## Task directions
Nothing after the line with "3: (149, 27)" belongs in the copy; extract the lines below from the top through that line, pictures left out.

[Opening The data section]

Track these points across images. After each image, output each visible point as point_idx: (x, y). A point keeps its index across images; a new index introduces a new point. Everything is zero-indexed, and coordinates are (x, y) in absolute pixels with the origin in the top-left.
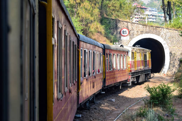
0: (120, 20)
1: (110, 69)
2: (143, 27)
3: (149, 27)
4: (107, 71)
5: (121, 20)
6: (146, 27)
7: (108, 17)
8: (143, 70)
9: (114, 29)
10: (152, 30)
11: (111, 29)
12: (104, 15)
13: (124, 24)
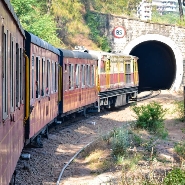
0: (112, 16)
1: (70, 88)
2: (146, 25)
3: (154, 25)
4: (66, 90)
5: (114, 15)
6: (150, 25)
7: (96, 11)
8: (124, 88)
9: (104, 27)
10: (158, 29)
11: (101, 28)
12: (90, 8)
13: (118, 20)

[Closing The data section]

## Response area
Track these points across images. After each image, output each visible point as point_idx: (x, y). A point keeps its index across images; a new index introduces a new point. Everything is zero-indexed, and coordinates are (x, y) in absolute pixels with the origin in the top-left.
0: (120, 20)
1: (110, 69)
2: (143, 27)
3: (149, 27)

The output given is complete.